WHAT IS NEEDED
Go through the material below and copy all lines with "максимальная".

DATA SUPPLIED

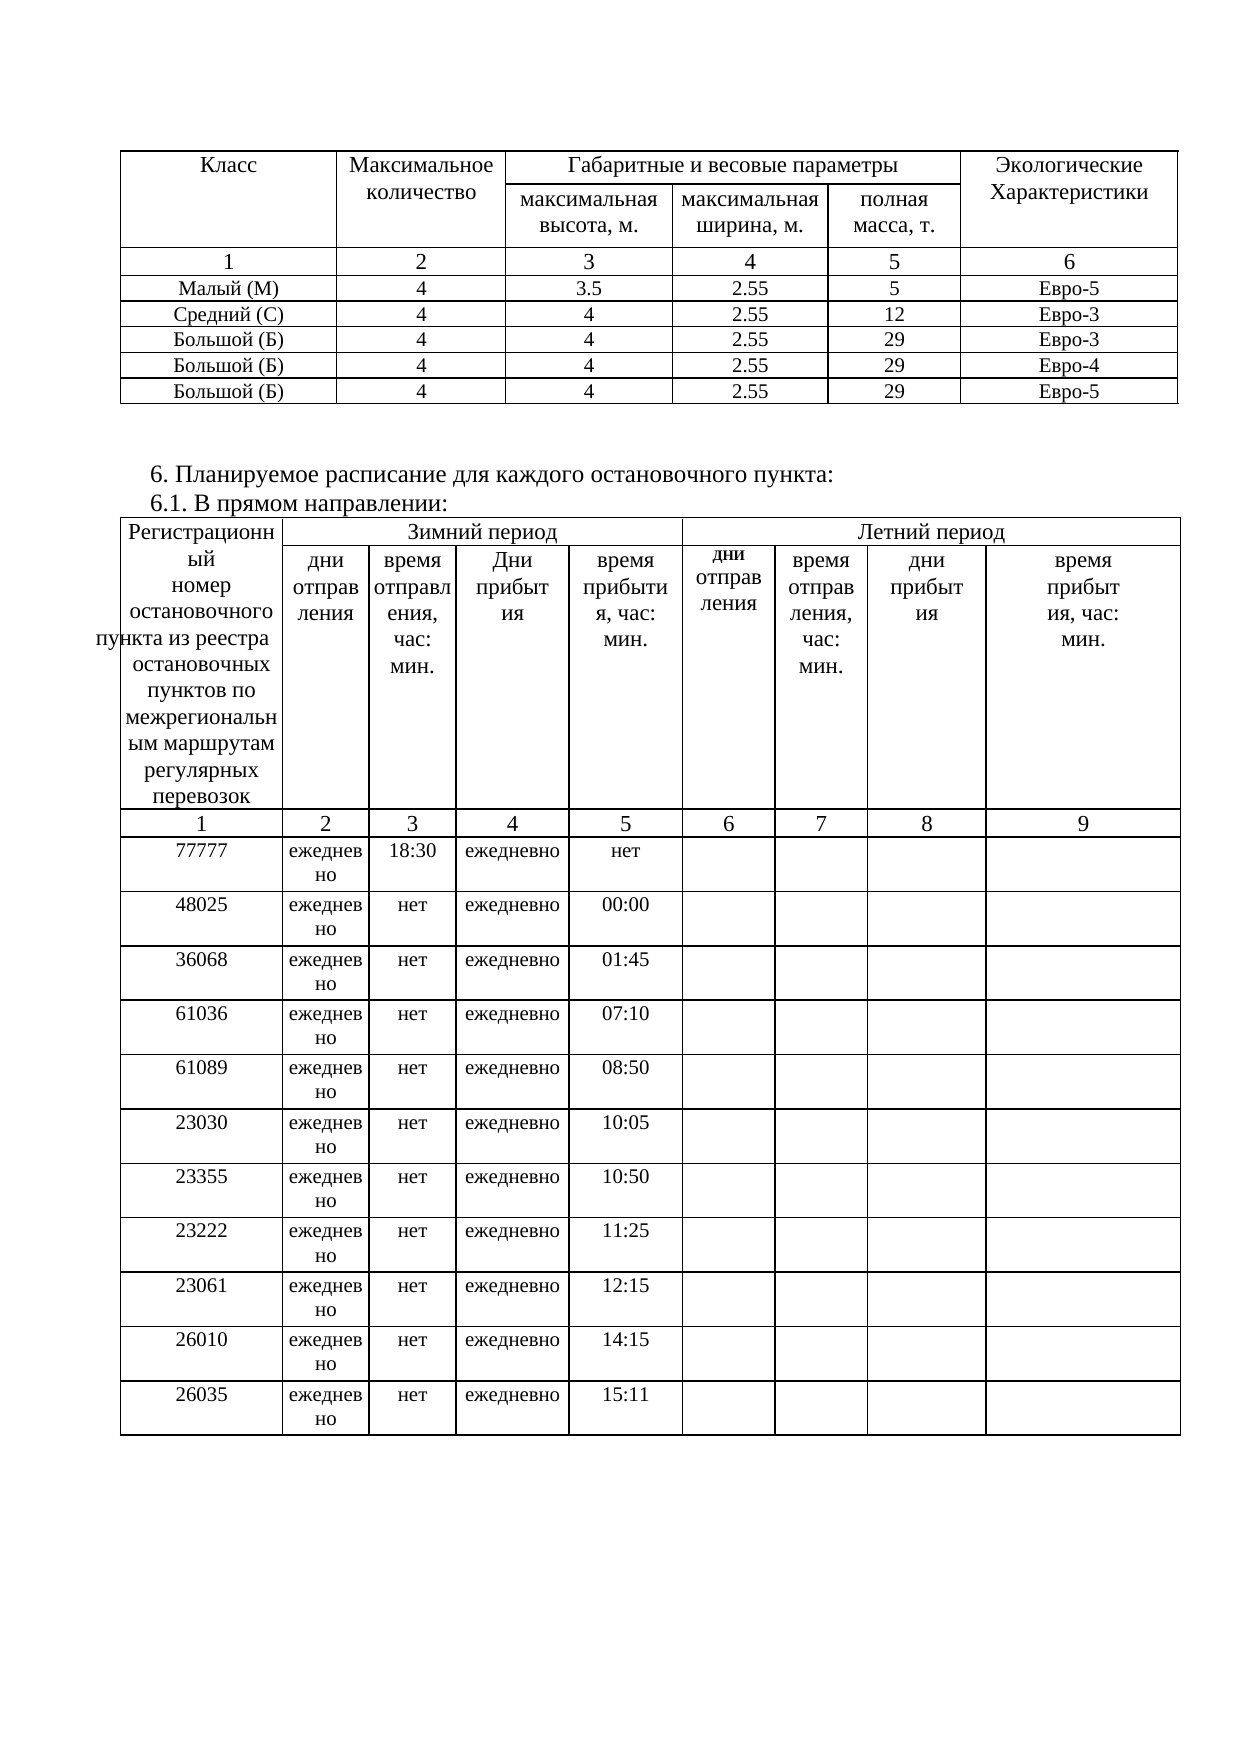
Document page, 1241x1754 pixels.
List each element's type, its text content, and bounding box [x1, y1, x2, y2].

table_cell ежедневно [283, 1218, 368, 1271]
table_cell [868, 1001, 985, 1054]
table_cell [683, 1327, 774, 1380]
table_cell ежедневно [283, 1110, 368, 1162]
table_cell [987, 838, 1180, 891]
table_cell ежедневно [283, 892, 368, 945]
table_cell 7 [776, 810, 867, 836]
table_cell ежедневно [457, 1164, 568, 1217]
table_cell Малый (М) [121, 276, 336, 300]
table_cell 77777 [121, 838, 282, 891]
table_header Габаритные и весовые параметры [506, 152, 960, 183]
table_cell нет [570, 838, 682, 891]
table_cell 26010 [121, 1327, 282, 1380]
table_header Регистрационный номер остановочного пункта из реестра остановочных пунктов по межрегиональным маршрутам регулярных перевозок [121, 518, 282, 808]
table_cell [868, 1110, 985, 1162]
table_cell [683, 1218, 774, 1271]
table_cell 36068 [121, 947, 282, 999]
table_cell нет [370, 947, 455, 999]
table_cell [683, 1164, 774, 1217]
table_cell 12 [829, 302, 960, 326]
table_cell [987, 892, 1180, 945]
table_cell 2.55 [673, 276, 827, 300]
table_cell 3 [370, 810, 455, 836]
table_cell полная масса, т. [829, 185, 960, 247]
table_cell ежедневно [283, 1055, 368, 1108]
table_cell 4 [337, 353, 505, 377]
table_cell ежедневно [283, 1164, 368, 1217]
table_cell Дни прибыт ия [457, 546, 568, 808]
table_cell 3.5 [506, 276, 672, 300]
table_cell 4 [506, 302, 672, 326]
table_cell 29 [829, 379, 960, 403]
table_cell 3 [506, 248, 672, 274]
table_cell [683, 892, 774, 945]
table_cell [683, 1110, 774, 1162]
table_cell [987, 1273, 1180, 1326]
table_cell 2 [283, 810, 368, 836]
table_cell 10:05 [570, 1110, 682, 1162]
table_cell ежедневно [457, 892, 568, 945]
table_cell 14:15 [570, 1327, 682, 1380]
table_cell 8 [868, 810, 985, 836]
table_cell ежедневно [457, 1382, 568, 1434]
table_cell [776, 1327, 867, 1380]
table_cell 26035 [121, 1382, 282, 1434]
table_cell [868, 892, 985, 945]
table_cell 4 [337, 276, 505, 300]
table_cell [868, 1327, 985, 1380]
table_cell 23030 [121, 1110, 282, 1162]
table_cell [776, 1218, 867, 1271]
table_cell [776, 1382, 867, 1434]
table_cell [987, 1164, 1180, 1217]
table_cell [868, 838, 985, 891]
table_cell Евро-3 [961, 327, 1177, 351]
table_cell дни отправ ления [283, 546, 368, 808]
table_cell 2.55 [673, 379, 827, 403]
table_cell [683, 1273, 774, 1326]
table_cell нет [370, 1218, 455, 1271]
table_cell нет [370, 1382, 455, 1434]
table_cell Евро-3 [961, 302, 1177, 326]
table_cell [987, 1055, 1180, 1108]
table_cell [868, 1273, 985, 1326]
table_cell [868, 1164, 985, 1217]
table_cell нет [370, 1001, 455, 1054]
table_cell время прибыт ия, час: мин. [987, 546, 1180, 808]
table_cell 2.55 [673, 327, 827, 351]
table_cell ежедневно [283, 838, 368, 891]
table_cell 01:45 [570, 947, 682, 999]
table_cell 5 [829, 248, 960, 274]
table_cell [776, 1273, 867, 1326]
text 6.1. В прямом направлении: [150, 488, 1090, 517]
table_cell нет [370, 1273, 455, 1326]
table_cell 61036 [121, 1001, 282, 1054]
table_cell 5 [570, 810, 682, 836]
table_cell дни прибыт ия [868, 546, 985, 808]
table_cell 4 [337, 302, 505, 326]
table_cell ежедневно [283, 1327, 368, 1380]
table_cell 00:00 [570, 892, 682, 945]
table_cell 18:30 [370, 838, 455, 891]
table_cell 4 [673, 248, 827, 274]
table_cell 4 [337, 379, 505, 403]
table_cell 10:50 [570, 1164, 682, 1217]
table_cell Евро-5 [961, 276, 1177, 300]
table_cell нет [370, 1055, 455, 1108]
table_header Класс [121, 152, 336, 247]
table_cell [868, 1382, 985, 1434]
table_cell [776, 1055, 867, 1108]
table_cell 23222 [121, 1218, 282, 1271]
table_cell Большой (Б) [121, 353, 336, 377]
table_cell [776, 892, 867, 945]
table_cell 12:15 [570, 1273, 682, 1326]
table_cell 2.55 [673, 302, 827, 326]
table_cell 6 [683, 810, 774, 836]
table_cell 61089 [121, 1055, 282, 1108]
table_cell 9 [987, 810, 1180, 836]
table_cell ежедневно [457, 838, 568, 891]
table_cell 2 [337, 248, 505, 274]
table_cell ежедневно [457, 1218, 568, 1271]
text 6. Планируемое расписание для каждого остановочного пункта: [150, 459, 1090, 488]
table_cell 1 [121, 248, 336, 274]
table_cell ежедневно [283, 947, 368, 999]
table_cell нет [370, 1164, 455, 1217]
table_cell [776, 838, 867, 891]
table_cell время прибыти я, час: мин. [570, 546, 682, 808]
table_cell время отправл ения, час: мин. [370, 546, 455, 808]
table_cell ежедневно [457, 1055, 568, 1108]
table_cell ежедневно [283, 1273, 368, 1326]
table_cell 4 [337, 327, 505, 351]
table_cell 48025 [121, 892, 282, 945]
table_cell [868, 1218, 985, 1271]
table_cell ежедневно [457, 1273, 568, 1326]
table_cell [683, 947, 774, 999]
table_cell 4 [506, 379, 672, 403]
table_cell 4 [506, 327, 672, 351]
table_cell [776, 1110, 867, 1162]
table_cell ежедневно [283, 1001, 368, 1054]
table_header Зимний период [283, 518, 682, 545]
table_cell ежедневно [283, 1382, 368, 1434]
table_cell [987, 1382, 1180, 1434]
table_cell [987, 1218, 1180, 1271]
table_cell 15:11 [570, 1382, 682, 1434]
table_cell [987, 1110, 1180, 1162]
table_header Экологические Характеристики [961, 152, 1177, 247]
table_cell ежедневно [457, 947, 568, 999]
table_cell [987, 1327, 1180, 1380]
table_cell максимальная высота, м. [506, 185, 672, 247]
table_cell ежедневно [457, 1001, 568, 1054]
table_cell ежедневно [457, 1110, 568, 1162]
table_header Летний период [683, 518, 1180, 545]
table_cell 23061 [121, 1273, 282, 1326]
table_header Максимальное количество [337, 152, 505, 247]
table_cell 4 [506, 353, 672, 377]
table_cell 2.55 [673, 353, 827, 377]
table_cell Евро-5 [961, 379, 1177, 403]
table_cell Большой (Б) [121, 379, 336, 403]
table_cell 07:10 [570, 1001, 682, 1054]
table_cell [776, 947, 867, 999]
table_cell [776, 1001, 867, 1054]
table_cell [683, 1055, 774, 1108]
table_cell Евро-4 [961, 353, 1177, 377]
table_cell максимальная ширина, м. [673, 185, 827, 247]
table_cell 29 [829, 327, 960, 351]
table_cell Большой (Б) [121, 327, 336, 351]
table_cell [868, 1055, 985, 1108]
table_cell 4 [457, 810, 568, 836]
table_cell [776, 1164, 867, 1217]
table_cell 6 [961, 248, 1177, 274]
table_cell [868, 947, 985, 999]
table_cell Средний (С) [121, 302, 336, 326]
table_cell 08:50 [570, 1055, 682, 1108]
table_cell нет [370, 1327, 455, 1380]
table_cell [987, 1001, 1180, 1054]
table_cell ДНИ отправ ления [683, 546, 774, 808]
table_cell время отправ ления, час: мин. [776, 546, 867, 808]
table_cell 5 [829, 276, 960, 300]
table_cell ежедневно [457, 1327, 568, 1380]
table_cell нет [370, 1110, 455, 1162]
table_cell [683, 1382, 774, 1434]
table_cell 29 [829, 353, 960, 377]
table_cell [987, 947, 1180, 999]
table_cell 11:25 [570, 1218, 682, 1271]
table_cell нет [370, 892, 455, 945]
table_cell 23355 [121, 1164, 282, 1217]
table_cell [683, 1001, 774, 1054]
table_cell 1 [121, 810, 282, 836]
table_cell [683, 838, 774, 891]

OUTPUT BELOW
table_cell максимальная высота, м. [506, 185, 672, 247]
table_cell максимальная ширина, м. [673, 185, 827, 247]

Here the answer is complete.